Il ne faut donc pas opposer « automatisé » à « manuel ». Le vrai choix porte sur l'endroit où l'on paie : en abonnement, en développement, en surveillance ou en intervention humaine. Pour Ukinoo, ce compromis se mesure canal par canal, selon la stabilité obtenue et la fréquence des reprises.
Ce qu'Ukinoo valide vraiment
Ukinoo montre qu'il est possible de bâtir une machine capable d'imaginer une IP, de produire ses épisodes, de les décliner et d'orchestrer leur diffusion avec très peu d'intervention.
La condition est exigeante : les fondations doivent être explicites. Il faut un calendrier canonique, des modèles de tickets, des prompts structurés, une matrice claire entre API et automatisations d'interface, des contrôles anti-doublon, des procédures de reprise et des points d'approbation placés aux bons endroits.
Je prépare un guide opérationnel pour les porteurs de projet qui veulent construire ce type de machine sans connaître Ukinoo au préalable. Il réunira un guide principal structuré, un tutoriel de démarrage pas à pas avec KittyClaw, un projet exemple minimal avec ses rôles, son workflow, ses modèles de tickets et ses automatisations, deux checklists pour le lancement et l'exploitation hebdomadaire, ainsi qu'une section consacrée aux erreurs à éviter issues de ce retour d'expérience.

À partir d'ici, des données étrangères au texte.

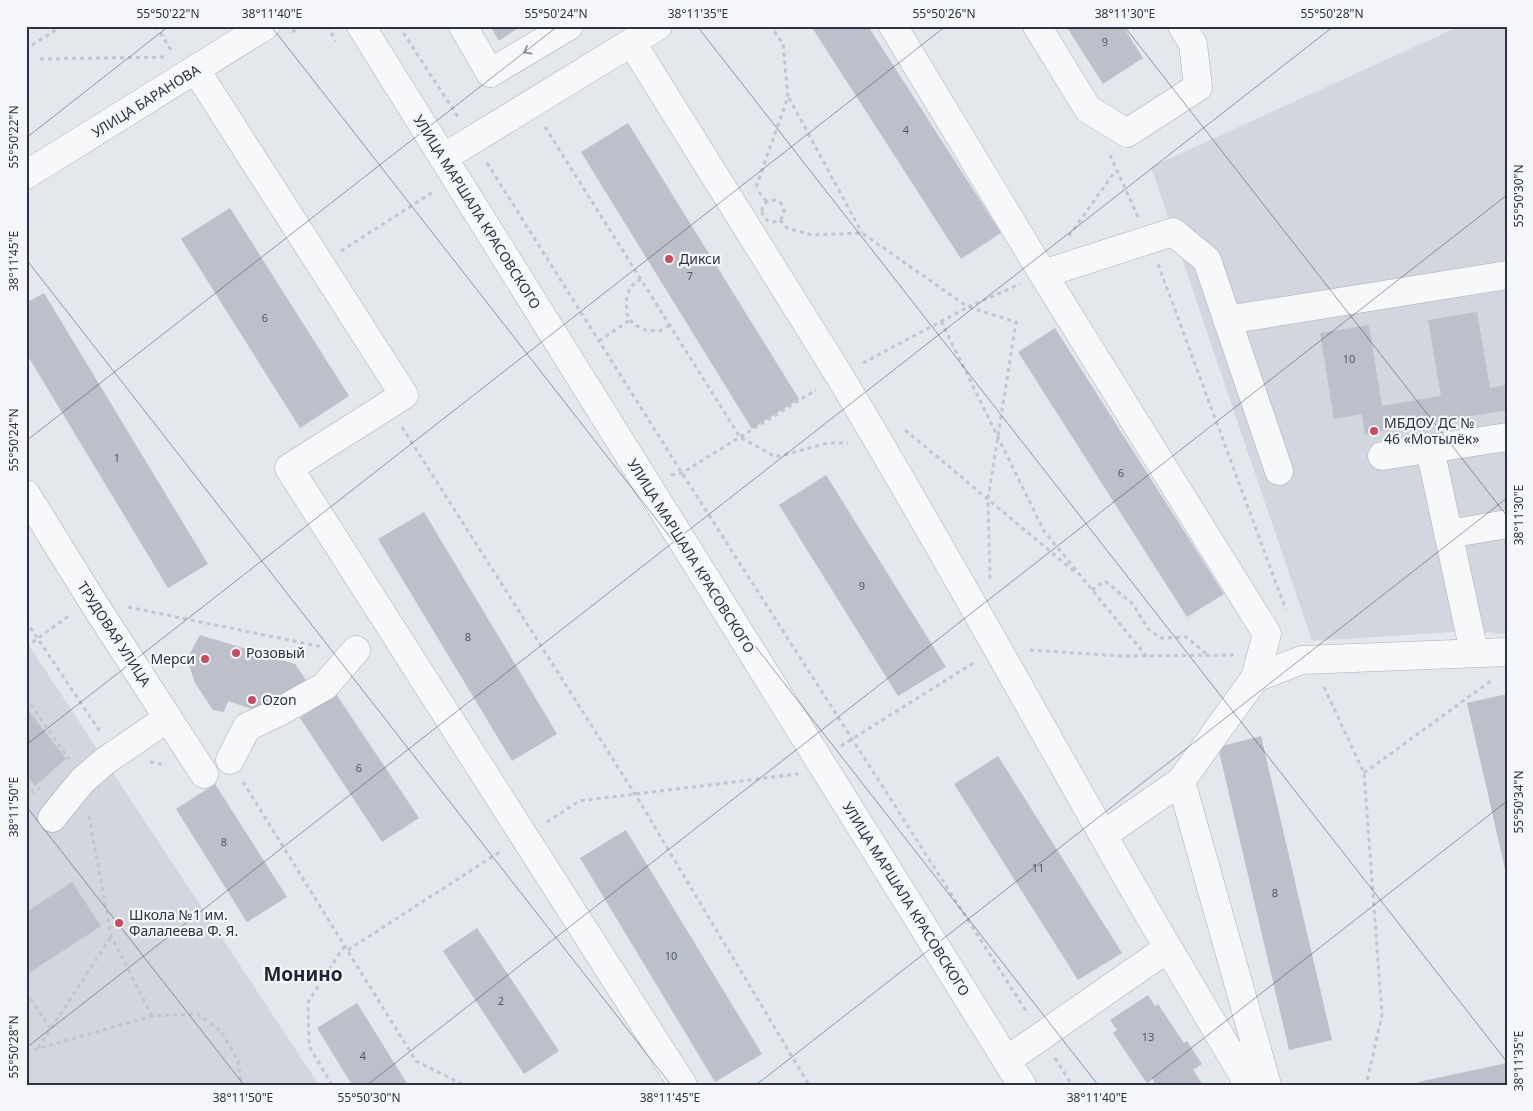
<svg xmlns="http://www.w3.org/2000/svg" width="1533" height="1111" font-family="'Noto Sans',sans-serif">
  <rect width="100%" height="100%" fill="#e4e7ec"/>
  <!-- built -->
  <path fill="#d2d6de" d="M1460 26H1507V634L1469 631 1312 641 1151 167Z
    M26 641 105 761 319 1085H26Z"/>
  <!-- building -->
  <path fill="#bbc0ca" d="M490 26H521L499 41Z
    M811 26H868L1001 233 961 259Z
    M1066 26H1123L1143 58 1103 84Z
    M628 123 799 399 752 429 581 152Z
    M230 208 349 396 300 428 181 239Z
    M44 293 208 564 168 588 26 353V303Z
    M1477 312 1490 388 1507 385V410L1365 434 1362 414 1334 419 1320 333 1369 325 1382 406 1441 396 1428 320Z
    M1055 328 1224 594 1187 617 1018 352Z
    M826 475 946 667 898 696 779 505Z
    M424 512 557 734 512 761 378 539Z
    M200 635 295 664 310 686 252 709 228 701 224 712 213 710 195 683 187 659Z
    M336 694 419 818 382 842 300 718Z
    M1507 694V873H1506L1467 703Z
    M26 707 66 759 35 786 26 775Z
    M1261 736 1332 1040 1289 1050 1218 747Z
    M998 756 1122 953 1078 980 954 784Z
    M215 784 287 897 247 922 176 809Z
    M626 830 762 1054 715 1082 580 858Z
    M72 882 101 926 26 975V912Z
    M477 928 559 1051 524 1074 443 951Z
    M1148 995 1155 1006 1158 1004 1184 1043 1187 1041 1202 1064 1193 1070 1203 1085H1156L1152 1078 1146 1082 1113 1033 1117 1030 1110 1020Z
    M357 1003 408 1085H352L317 1028Z
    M1507 1063V1085H1419L1418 1082Z"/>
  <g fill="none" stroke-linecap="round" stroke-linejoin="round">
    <defs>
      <path id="minor" d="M361 26 1022 1085
        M463 26 490 73 569 26
        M893 26 1043 274 1267 634 1255 678 1181 781 1103 835
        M1037 26 1088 109 1127 133 1198 87 1193 44 1182 26
        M632 43C701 154 771 264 839 375 953 564 1057 758 1168 948
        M196 70 404 395 289 468 683 1085
        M443 158 658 26
        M26 175 265 26
        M1043 274 1173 232 1207 260 1279 471
        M1227 320 1507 275
        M1430 449 1474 652
        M1382 456 1507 437
        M26 494 91 599 204 774
        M1448 534 1507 524
        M1255 678 1302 660 1507 652
        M230 760 247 727 277 713 325 686 356 650
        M1181 781 1267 1085
        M52 818 82 781 105 761 168 718
        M1007 1060 1168 948 1249 1085"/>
    </defs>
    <!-- minor casing -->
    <use href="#minor" stroke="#a9aeb7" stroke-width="29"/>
    <!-- path -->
    <path stroke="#c2c5cb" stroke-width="3" stroke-dasharray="4 4" stroke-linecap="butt" d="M156 26 173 53
      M327 26 336 41
      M399 26 458 117
      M292 32 302 26
      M32 45 62 26
      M40 59 165 57
      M789 98 862 233
      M545 127 740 437 776 457 828 443H848
      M1110 155 1138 217
      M487 163 682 473 1028 1014
      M756 187 788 97 783 44 771 26
      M759 192 767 202
      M762 211a11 11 0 1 1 22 0a11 11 0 1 1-22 0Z
      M780 220 787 228 812 235 862 233 968 307 1020 284
      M1069 236 1116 170
      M341 251 433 192
      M1158 264 1286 610
      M641 279 630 287 626 301 627 314 633 324 645 330 659 331 670 325
      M941 321 1044 531 1147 657
      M599 341 630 320
      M863 363 968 307 1016 322 988 499 990 579
      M402 427 635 794 809 1085
      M905 430 1075 572
      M671 475 682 473 816 390
      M1092 590 1105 581 1133 604 1148 629 1161 638 1186 637 1208 655
      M128 607 323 647
      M26 621 101 733
      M26 647 70 615
      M1030 650 1121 656 1234 655
      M1324 687 1364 773 1382 1015 1366 1085
      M26 698 69 759
      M841 746 975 662
      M150 762 166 765
      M1364 773 1492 680
      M243 782 416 1061 464 1085
      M26 784 33 792 40 788
      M26 798 33 792
      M89 816 111 936 152 1016
      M547 822 579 801 798 774
      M348 950 501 851
      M26 992 50 1028
      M38 1048 111 937
      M26 1052 152 1016 198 1014 221 1031 238 1061 241 1085
      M1055 1058 1072 1085
      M332 1085 309 1046 308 1002 345 945"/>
    <!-- minor -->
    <use href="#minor" stroke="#f7f8fa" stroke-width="28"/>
  </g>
  <!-- one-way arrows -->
  <defs><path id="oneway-chevron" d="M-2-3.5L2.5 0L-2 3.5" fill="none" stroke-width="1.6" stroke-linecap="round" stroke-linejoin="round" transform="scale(1.25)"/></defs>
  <use stroke="#9196a0" href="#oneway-chevron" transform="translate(527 51) rotate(150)"/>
  <!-- ticks -->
  <path fill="none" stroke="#2b3445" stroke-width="1" stroke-opacity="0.45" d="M271 26 1098 1085M697 26 1507 1062M1124 26 1507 516M26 138 169 26M26 259 671 1085M26 441 558 26M26 745 946 26M26 806 244 1085M26 1048 1334 26M367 1085 1507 195M756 1085 1507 498M1144 1085 1507 801"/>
  <!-- markers -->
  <g fill="#d1495b" stroke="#f4f6f9" stroke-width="2">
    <circle cx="669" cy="259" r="5"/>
    <circle cx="1374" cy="431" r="5"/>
    <circle cx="236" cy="653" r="5"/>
    <circle cx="205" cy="659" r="5"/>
    <circle cx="252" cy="700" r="5"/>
    <circle cx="119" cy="923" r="5"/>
  </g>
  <g text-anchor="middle" stroke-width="4.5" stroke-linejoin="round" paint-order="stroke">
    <!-- number labels -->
    <g font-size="11" fill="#4f5766">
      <text x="1105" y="46">9</text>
      <text x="906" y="134">4</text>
      <text x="690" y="280">7</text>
      <text x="265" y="322">6</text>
      <text x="1349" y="363">10</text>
      <text x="117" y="462">1</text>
      <text x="1121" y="477">6</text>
      <text x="862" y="590">9</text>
      <text x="468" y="641">8</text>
      <text x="359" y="772">6</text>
      <text x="224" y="846">8</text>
      <text x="1038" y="872">11</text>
      <text x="1275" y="897">8</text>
      <text x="671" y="960">10</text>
      <text x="501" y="1005">2</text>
      <text x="1148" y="1041">13</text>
      <text x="363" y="1060">4</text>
    </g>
    <!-- street labels -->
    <g font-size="14" fill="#2b3445" stroke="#f4f6f9">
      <text transform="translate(146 101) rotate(-32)" y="5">УЛИЦА БАРАНОВА</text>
      <text transform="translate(477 212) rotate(58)" y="5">УЛИЦА МАРШАЛА КРАСОВСКОГО</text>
      <text transform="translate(691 556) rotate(58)" y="5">УЛИЦА МАРШАЛА КРАСОВСКОГО</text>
      <text transform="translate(114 634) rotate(57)" y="5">ТРУДОВАЯ УЛИЦА</text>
      <text transform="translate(906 899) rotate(58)" y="5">УЛИЦА МАРШАЛА КРАСОВСКОГО</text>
    </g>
    <!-- poi labels -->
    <g font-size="14" fill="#2b3445" stroke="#f4f6f9" text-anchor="start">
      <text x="679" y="264">Дикси</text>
      <text x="1384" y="428">МБДОУ ДC №<tspan x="1384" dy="16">46 «Мотылёк»</tspan></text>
      <text x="246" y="658">Розовый</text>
      <text x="195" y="664" text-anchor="end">Мерси</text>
      <text x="262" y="705">Ozon</text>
      <text x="129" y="920">Школа №1 им.<tspan x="129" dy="16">Фалалеева Ф. Я.</tspan></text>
    </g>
    <!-- district labels -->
    <g font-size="19" font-weight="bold" fill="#1d2536" stroke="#f4f6f9">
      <text x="303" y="981">Монино</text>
    </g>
  </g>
  <!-- border -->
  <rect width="1533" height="1111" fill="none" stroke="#f4f6f9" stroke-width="55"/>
  <rect x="28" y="28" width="1478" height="1056" fill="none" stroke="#2b3445" stroke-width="2"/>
  <g font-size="12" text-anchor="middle" fill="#2b3445">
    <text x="168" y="18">55°50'22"N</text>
    <text x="272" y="18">38°11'40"E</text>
    <text x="556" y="18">55°50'24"N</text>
    <text x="698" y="18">38°11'35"E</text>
    <text x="944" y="18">55°50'26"N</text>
    <text x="1125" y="18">38°11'30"E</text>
    <text x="1332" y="18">55°50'28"N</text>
    <text transform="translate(14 137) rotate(-90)" y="4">55°50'22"N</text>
    <text transform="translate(1519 196) rotate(-90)" y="4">55°50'30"N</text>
    <text transform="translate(14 261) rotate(-90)" y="4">38°11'45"E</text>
    <text transform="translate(14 440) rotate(-90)" y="4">55°50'24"N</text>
    <text transform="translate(1519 515) rotate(-90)" y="4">38°11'30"E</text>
    <text transform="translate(1519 802) rotate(-90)" y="4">55°50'34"N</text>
    <text transform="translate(14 807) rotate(-90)" y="4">38°11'50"E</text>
    <text transform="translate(14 1047) rotate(-90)" y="4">55°50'28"N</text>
    <text transform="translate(1519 1061) rotate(-90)" y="4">38°11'35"E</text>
    <text x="243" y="1102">38°11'50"E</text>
    <text x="369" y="1102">55°50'30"N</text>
    <text x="670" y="1102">38°11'45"E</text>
    <text x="1097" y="1102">38°11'40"E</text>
  </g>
</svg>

Le guide est disponible au prix de lancement de 19 €. Acheter le guide opérationnel sur Ko-fi.
La réussite actuelle d'Ukinoo n'est pas une courbe de revenus. C'est une preuve d'ingénierie : une IP peut désormais naître, évoluer et circuler dans une chaîne largement agentique. Le dernier kilomètre reste imparfait. C'est précisément là que commence le travail intéressant.